Well, as Andrew taught in the Convolutions over Volume video that we get 2d output for a convoluted RGB image considering a single filter.
i.e. 6x6x3 * 3x3x3 = 4x4
Why can’t the output be 4x4x3?
Hello @pushkarp6
This is how the convolution over volume is defined.
In this case you have 6x6 image with 3 layers (r,g,b) and you are using 3x3 filter with 3 identical layers thus summing on each step 3x3x3 = 27 number yielding a flat 4x4 image
you can define a new operation and call it differently where on each step you would sum 9 values 3 times keeping three layers. the only question is why ?
hth
Hii @pushkarp6 ,
Basically reason behind doing these convolutions is to achieve main goal of extracting features and intuitvely when we will combine the representations over all the 3 channels than only we can get best representation of the extracted feature becuse in general analogy with humans also, if you see any image than you don’t observe its features on different scales but you do as a whole to build abstract idea of patterns, colors etc. That’s my intuition!

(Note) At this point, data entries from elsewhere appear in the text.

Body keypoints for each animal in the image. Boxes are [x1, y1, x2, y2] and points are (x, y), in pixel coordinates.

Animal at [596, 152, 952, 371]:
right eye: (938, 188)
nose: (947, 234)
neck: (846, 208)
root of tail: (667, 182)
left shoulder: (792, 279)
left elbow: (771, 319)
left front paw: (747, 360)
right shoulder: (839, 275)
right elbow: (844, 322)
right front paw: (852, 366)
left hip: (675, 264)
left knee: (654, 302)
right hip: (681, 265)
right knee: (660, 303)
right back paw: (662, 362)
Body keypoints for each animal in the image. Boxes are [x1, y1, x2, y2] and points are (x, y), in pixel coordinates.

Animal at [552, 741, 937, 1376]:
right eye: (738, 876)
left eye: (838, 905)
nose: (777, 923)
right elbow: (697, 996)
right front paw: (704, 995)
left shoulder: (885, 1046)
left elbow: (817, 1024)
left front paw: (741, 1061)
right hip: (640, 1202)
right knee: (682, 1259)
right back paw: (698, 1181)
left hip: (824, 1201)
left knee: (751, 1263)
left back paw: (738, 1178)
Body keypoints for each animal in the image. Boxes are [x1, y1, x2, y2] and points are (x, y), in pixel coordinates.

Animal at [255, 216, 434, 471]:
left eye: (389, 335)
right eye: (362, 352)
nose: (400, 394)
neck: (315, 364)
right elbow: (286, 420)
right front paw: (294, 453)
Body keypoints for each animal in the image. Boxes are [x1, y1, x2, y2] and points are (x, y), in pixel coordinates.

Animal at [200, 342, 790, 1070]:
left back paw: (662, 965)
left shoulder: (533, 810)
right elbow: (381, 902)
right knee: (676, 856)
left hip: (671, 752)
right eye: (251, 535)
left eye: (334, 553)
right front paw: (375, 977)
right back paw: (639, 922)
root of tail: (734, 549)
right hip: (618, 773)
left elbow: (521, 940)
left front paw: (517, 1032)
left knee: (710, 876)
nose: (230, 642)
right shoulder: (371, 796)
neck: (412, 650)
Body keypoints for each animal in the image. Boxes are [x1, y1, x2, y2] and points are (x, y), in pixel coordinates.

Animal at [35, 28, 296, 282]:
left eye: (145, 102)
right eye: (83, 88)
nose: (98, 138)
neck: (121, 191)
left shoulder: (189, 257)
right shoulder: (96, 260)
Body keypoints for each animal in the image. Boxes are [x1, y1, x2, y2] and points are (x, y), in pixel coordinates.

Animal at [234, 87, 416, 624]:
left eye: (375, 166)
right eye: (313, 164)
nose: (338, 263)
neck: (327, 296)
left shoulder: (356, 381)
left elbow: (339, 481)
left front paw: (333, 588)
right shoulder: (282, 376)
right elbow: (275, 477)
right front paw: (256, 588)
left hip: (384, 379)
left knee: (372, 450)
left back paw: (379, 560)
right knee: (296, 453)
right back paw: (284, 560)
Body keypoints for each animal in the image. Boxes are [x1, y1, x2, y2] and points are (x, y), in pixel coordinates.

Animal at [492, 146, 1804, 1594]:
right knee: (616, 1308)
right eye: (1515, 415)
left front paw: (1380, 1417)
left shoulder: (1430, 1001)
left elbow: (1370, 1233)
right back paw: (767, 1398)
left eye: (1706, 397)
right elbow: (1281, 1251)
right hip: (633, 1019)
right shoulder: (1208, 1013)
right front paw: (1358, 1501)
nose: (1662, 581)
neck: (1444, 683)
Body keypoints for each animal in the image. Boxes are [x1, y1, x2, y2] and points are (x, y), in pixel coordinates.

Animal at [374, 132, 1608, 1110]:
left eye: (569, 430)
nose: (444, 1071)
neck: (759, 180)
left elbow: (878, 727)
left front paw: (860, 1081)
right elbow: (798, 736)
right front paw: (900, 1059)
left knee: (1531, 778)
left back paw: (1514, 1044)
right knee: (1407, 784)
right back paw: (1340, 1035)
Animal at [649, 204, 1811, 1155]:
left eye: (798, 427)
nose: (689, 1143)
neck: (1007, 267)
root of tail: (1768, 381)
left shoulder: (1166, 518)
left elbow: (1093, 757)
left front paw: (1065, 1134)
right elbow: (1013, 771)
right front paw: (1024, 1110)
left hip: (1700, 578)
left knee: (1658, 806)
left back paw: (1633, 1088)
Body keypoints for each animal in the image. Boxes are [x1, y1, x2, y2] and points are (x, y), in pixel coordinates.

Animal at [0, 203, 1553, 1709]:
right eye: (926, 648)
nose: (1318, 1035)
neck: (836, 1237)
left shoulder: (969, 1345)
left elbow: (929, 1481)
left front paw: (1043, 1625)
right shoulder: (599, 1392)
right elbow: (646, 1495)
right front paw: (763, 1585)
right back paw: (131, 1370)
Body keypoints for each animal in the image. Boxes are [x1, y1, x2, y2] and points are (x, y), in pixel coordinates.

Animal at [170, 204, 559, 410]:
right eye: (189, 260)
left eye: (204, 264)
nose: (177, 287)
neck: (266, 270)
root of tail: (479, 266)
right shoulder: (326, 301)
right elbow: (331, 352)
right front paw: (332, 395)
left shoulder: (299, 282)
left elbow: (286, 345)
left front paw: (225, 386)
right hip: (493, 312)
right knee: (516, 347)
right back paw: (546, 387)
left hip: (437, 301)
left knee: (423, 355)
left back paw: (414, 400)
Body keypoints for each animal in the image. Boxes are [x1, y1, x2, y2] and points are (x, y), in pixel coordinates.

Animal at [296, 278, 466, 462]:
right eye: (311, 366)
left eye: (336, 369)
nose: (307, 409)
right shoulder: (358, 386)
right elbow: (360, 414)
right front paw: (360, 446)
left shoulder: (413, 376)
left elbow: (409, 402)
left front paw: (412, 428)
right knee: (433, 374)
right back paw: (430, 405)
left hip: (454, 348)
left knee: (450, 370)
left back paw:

Also mathematically, @Viktoriia reply is perfect and thought provoking!
@Viktoriia Thank you so much for the explanation!!
The last statement is exactly where I am stuck
@kushaldev Great explanation.
Thank you so much!!!
@pushkarp6 my pleasure! You are welcome! Good luck for the rest exercises.
@pushkarp6 always a pleasure to think and discuss about possibilities and ideas!